▶ Problem details: An identical copy of all the entries is the required result.

▶ Material for the task:
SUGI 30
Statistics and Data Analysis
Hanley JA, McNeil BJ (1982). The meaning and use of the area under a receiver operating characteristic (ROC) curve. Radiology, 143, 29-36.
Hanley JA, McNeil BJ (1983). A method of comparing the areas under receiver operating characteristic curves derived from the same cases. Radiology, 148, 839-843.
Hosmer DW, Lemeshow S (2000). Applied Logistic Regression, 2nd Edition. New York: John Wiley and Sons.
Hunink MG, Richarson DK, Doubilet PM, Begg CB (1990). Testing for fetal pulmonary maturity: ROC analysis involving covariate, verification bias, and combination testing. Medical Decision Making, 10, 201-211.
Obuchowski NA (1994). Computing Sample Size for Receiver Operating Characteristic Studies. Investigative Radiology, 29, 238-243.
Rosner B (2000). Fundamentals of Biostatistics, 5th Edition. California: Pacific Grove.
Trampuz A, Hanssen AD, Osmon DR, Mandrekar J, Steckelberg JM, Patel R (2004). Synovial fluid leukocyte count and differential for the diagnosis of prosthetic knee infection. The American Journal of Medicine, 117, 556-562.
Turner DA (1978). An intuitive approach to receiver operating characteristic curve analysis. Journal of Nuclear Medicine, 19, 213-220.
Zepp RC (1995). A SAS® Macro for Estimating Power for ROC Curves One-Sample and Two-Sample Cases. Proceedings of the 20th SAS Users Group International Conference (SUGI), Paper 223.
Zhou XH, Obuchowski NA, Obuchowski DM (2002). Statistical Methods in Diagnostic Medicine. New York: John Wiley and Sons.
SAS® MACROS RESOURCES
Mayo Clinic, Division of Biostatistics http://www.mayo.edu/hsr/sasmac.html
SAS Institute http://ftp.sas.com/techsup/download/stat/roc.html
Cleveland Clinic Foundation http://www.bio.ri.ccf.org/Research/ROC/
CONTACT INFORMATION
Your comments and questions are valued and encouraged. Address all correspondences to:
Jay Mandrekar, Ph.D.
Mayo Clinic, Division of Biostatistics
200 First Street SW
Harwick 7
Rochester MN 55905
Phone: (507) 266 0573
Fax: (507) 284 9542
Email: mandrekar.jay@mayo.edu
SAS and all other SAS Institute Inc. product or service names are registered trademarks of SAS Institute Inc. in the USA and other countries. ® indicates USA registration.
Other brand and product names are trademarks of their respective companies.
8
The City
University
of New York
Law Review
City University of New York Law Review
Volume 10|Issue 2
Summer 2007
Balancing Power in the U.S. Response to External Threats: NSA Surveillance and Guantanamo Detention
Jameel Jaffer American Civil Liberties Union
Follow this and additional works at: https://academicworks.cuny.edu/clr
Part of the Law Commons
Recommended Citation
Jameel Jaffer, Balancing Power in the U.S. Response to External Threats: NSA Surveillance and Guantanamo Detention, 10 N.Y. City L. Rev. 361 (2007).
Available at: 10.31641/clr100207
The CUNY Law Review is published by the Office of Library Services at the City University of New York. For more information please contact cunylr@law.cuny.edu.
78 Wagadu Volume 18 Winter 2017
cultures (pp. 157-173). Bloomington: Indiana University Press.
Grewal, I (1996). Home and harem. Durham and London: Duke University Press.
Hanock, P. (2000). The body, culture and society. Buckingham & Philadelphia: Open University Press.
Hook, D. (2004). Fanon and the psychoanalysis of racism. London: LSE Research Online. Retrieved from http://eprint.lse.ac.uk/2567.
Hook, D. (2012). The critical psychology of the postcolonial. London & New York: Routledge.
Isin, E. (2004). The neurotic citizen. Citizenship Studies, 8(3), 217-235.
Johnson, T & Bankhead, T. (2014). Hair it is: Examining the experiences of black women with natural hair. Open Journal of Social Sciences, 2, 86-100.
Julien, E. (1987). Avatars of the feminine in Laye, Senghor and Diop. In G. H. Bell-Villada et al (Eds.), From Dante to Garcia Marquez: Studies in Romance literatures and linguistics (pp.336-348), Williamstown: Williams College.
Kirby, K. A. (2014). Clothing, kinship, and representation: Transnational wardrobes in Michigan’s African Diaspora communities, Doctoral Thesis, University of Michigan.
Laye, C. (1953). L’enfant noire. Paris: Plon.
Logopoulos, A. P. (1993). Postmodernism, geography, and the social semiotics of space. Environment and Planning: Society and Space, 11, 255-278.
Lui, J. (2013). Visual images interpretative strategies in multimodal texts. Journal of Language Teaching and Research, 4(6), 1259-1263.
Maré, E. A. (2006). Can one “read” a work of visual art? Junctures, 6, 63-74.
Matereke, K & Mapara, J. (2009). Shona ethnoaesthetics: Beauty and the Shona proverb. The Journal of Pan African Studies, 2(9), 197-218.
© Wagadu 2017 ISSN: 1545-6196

▶ Your response:
SUGI 30
Statistics and Data Analysis
Hanley JA, McNeil BJ (1982). The meaning and use of the area under a receiver operating characteristic (ROC) curve. Radiology, 143, 29-36.
Hanley JA, McNeil BJ (1983). A method of comparing the areas under receiver operating characteristic curves derived from the same cases. Radiology, 148, 839-843.
Hosmer DW, Lemeshow S (2000). Applied Logistic Regression, 2nd Edition. New York: John Wiley and Sons.
Hunink MG, Richarson DK, Doubilet PM, Begg CB (1990). Testing for fetal pulmonary maturity: ROC analysis involving covariate, verification bias, and combination testing. Medical Decision Making, 10, 201-211.
Obuchowski NA (1994). Computing Sample Size for Receiver Operating Characteristic Studies. Investigative Radiology, 29, 238-243.
Rosner B (2000). Fundamentals of Biostatistics, 5th Edition. California: Pacific Grove.
Trampuz A, Hanssen AD, Osmon DR, Mandrekar J, Steckelberg JM, Patel R (2004). Synovial fluid leukocyte count and differential for the diagnosis of prosthetic knee infection. The American Journal of Medicine, 117, 556-562.
Turner DA (1978). An intuitive approach to receiver operating characteristic curve analysis. Journal of Nuclear Medicine, 19, 213-220.
Zepp RC (1995). A SAS® Macro for Estimating Power for ROC Curves One-Sample and Two-Sample Cases. Proceedings of the 20th SAS Users Group International Conference (SUGI), Paper 223.
Zhou XH, Obuchowski NA, Obuchowski DM (2002). Statistical Methods in Diagnostic Medicine. New York: John Wiley and Sons.
SAS® MACROS RESOURCES
Mayo Clinic, Division of Biostatistics http://www.mayo.edu/hsr/sasmac.html
SAS Institute http://ftp.sas.com/techsup/download/stat/roc.html
Cleveland Clinic Foundation http://www.bio.ri.ccf.org/Research/ROC/
CONTACT INFORMATION
Your comments and questions are valued and encouraged. Address all correspondences to:
Jay Mandrekar, Ph.D.
Mayo Clinic, Division of Biostatistics
200 First Street SW
Harwick 7
Rochester MN 55905
Phone: (507) 266 0573
Fax: (507) 284 9542
Email: mandrekar.jay@mayo.edu
SAS and all other SAS Institute Inc. product or service names are registered trademarks of SAS Institute Inc. in the USA and other countries. ® indicates USA registration.
Other brand and product names are trademarks of their respective companies.
8
The City
University
of New York
Law Review
City University of New York Law Review
Volume 10|Issue 2
Summer 2007
Balancing Power in the U.S. Response to External Threats: NSA Surveillance and Guantanamo Detention
Jameel Jaffer American Civil Liberties Union
Follow this and additional works at: https://academicworks.cuny.edu/clr
Part of the Law Commons
Recommended Citation
Jameel Jaffer, Balancing Power in the U.S. Response to External Threats: NSA Surveillance and Guantanamo Detention, 10 N.Y. City L. Rev. 361 (2007).
Available at: 10.31641/clr100207
The CUNY Law Review is published by the Office of Library Services at the City University of New York. For more information please contact cunylr@law.cuny.edu.
78 Wagadu Volume 18 Winter 2017
cultures (pp. 157-173). Bloomington: Indiana University Press.
Grewal, I (1996). Home and harem. Durham and London: Duke University Press.
Hanock, P. (2000). The body, culture and society. Buckingham & Philadelphia: Open University Press.
Hook, D. (2004). Fanon and the psychoanalysis of racism. London: LSE Research Online. Retrieved from http://eprint.lse.ac.uk/2567.
Hook, D. (2012). The critical psychology of the postcolonial. London & New York: Routledge.
Isin, E. (2004). The neurotic citizen. Citizenship Studies, 8(3), 217-235.
Johnson, T & Bankhead, T. (2014). Hair it is: Examining the experiences of black women with natural hair. Open Journal of Social Sciences, 2, 86-100.
Julien, E. (1987). Avatars of the feminine in Laye, Senghor and Diop. In G. H. Bell-Villada et al (Eds.), From Dante to Garcia Marquez: Studies in Romance literatures and linguistics (pp.336-348), Williamstown: Williams College.
Kirby, K. A. (2014). Clothing, kinship, and representation: Transnational wardrobes in Michigan’s African Diaspora communities, Doctoral Thesis, University of Michigan.
Laye, C. (1953). L’enfant noire. Paris: Plon.
Logopoulos, A. P. (1993). Postmodernism, geography, and the social semiotics of space. Environment and Planning: Society and Space, 11, 255-278.
Lui, J. (2013). Visual images interpretative strategies in multimodal texts. Journal of Language Teaching and Research, 4(6), 1259-1263.
Maré, E. A. (2006). Can one “read” a work of visual art? Junctures, 6, 63-74.
Matereke, K & Mapara, J. (2009). Shona ethnoaesthetics: Beauty and the Shona proverb. The Journal of Pan African Studies, 2(9), 197-218.
© Wagadu 2017 ISSN: 1545-6196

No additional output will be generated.